(Saved entries)
· · · · · · ·

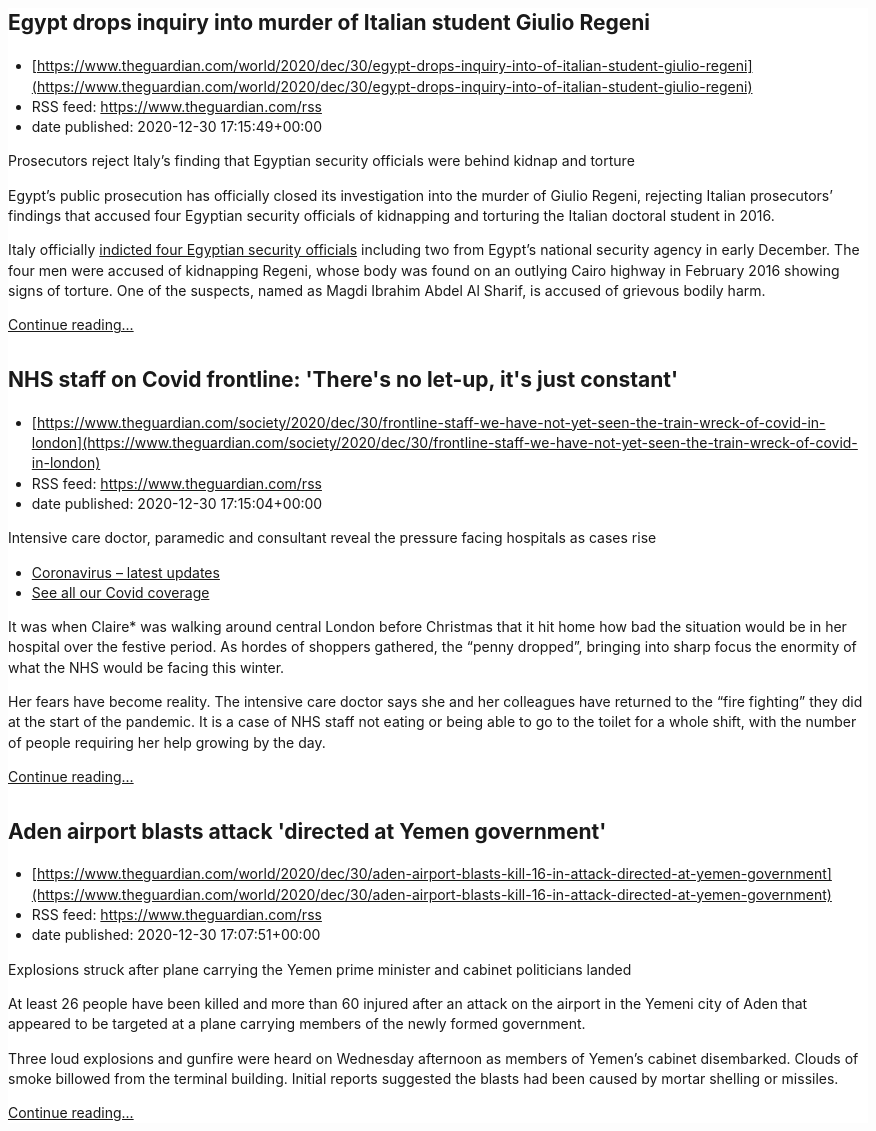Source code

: ## Egypt drops inquiry into murder of Italian student Giulio Regeni
 - [https://www.theguardian.com/world/2020/dec/30/egypt-drops-inquiry-into-of-italian-student-giulio-regeni](https://www.theguardian.com/world/2020/dec/30/egypt-drops-inquiry-into-of-italian-student-giulio-regeni)
 - RSS feed: https://www.theguardian.com/rss
 - date published: 2020-12-30 17:15:49+00:00

<p>Prosecutors reject Italy’s finding that Egyptian security officials were behind kidnap and torture<br /></p><p>Egypt’s public prosecution has officially closed its investigation into the murder of Giulio Regeni, rejecting Italian prosecutors’ findings that accused four Egyptian security officials of kidnapping and torturing the Italian doctoral student in 2016.</p><p>Italy officially <a href="https://www.theguardian.com/world/2020/dec/10/italy-charges-four-egyptians-over-of-giulio-regeni">indicted four Egyptian security officials</a> including two from Egypt’s national security agency in early December. The four men were accused of kidnapping Regeni, whose body was found on an outlying Cairo highway in February 2016 showing signs of torture. One of the suspects, named as Magdi Ibrahim Abdel Al Sharif, is accused of grievous bodily harm.</p> <a href="https://www.theguardian.com/world/2020/dec/30/egypt-drops-inquiry-into-of-italian-student-giulio-regeni">Continue reading...</a>

## NHS staff on Covid frontline: 'There's no let-up, it's just constant'
 - [https://www.theguardian.com/society/2020/dec/30/frontline-staff-we-have-not-yet-seen-the-train-wreck-of-covid-in-london](https://www.theguardian.com/society/2020/dec/30/frontline-staff-we-have-not-yet-seen-the-train-wreck-of-covid-in-london)
 - RSS feed: https://www.theguardian.com/rss
 - date published: 2020-12-30 17:15:04+00:00

<p>Intensive care doctor, paramedic and consultant reveal the pressure facing hospitals as cases rise </p><ul><li><a href="https://www.theguardian.com/world/series/coronavirus-live/latest">Coronavirus – latest updates</a></li><li><a href="https://www.theguardian.com/world/coronavirus-outbreak">See all our Covid coverage</a></li></ul><p>It was when Claire* was walking around central London before Christmas that it hit home how bad the situation would be in her hospital over the festive period. As hordes of shoppers gathered, the “penny dropped”, bringing into sharp focus the enormity of what the NHS would be facing this winter.</p><p>Her fears have become reality. The intensive care doctor says she and her colleagues have returned to the “fire fighting” they did at the start of the pandemic. It is a case of NHS staff not eating or being able to go to the toilet for a whole shift, with the number of people requiring her help growing by the day.</p> <a href="https://www.theguardian.com/society/2020/dec/30/frontline-staff-we-have-not-yet-seen-the-train-wreck-of-covid-in-london">Continue reading...</a>

## Aden airport blasts attack 'directed at Yemen government'
 - [https://www.theguardian.com/world/2020/dec/30/aden-airport-blasts-kill-16-in-attack-directed-at-yemen-government](https://www.theguardian.com/world/2020/dec/30/aden-airport-blasts-kill-16-in-attack-directed-at-yemen-government)
 - RSS feed: https://www.theguardian.com/rss
 - date published: 2020-12-30 17:07:51+00:00

<p>Explosions struck after plane carrying the Yemen prime minister and cabinet politicians landed</p><p>At least 26 people have been killed and<strong> </strong>more than 60 injured after an attack on the airport in the Yemeni city of Aden that appeared to be targeted at a plane carrying members of the newly formed government.</p><p>Three loud explosions and gunfire were heard on Wednesday afternoon as members of Yemen’s cabinet disembarked. Clouds of smoke billowed from the terminal building. Initial reports suggested the blasts had been caused by mortar shelling or missiles.</p> <a href="https://www.theguardian.com/world/2020/dec/30/aden-airport-blasts-kill-16-in-attack-directed-at-yemen-government">Continue reading...</a>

· · · · · · ·

ASSIGNMENT -
Word for word and without any pictures, return all of the lines above.

YOUR SOLUTION -
Source code

: ## Egypt drops inquiry into murder of Italian student Giulio Regeni
 - [https://www.theguardian.com/world/2020/dec/30/egypt-drops-inquiry-into-of-italian-student-giulio-regeni](https://www.theguardian.com/world/2020/dec/30/egypt-drops-inquiry-into-of-italian-student-giulio-regeni)
 - RSS feed: https://www.theguardian.com/rss
 - date published: 2020-12-30 17:15:49+00:00

<p>Prosecutors reject Italy’s finding that Egyptian security officials were behind kidnap and torture<br /></p><p>Egypt’s public prosecution has officially closed its investigation into the murder of Giulio Regeni, rejecting Italian prosecutors’ findings that accused four Egyptian security officials of kidnapping and torturing the Italian doctoral student in 2016.</p><p>Italy officially <a href="https://www.theguardian.com/world/2020/dec/10/italy-charges-four-egyptians-over-of-giulio-regeni">indicted four Egyptian security officials</a> including two from Egypt’s national security agency in early December. The four men were accused of kidnapping Regeni, whose body was found on an outlying Cairo highway in February 2016 showing signs of torture. One of the suspects, named as Magdi Ibrahim Abdel Al Sharif, is accused of grievous bodily harm.</p> <a href="https://www.theguardian.com/world/2020/dec/30/egypt-drops-inquiry-into-of-italian-student-giulio-regeni">Continue reading...</a>

## NHS staff on Covid frontline: 'There's no let-up, it's just constant'
 - [https://www.theguardian.com/society/2020/dec/30/frontline-staff-we-have-not-yet-seen-the-train-wreck-of-covid-in-london](https://www.theguardian.com/society/2020/dec/30/frontline-staff-we-have-not-yet-seen-the-train-wreck-of-covid-in-london)
 - RSS feed: https://www.theguardian.com/rss
 - date published: 2020-12-30 17:15:04+00:00

<p>Intensive care doctor, paramedic and consultant reveal the pressure facing hospitals as cases rise </p><ul><li><a href="https://www.theguardian.com/world/series/coronavirus-live/latest">Coronavirus – latest updates</a></li><li><a href="https://www.theguardian.com/world/coronavirus-outbreak">See all our Covid coverage</a></li></ul><p>It was when Claire* was walking around central London before Christmas that it hit home how bad the situation would be in her hospital over the festive period. As hordes of shoppers gathered, the “penny dropped”, bringing into sharp focus the enormity of what the NHS would be facing this winter.</p><p>Her fears have become reality. The intensive care doctor says she and her colleagues have returned to the “fire fighting” they did at the start of the pandemic. It is a case of NHS staff not eating or being able to go to the toilet for a whole shift, with the number of people requiring her help growing by the day.</p> <a href="https://www.theguardian.com/society/2020/dec/30/frontline-staff-we-have-not-yet-seen-the-train-wreck-of-covid-in-london">Continue reading...</a>

## Aden airport blasts attack 'directed at Yemen government'
 - [https://www.theguardian.com/world/2020/dec/30/aden-airport-blasts-kill-16-in-attack-directed-at-yemen-government](https://www.theguardian.com/world/2020/dec/30/aden-airport-blasts-kill-16-in-attack-directed-at-yemen-government)
 - RSS feed: https://www.theguardian.com/rss
 - date published: 2020-12-30 17:07:51+00:00

<p>Explosions struck after plane carrying the Yemen prime minister and cabinet politicians landed</p><p>At least 26 people have been killed and<strong> </strong>more than 60 injured after an attack on the airport in the Yemeni city of Aden that appeared to be targeted at a plane carrying members of the newly formed government.</p><p>Three loud explosions and gunfire were heard on Wednesday afternoon as members of Yemen’s cabinet disembarked. Clouds of smoke billowed from the terminal building. Initial reports suggested the blasts had been caused by mortar shelling or missiles.</p> <a href="https://www.theguardian.com/world/2020/dec/30/aden-airport-blasts-kill-16-in-attack-directed-at-yemen-government">Continue reading...</a>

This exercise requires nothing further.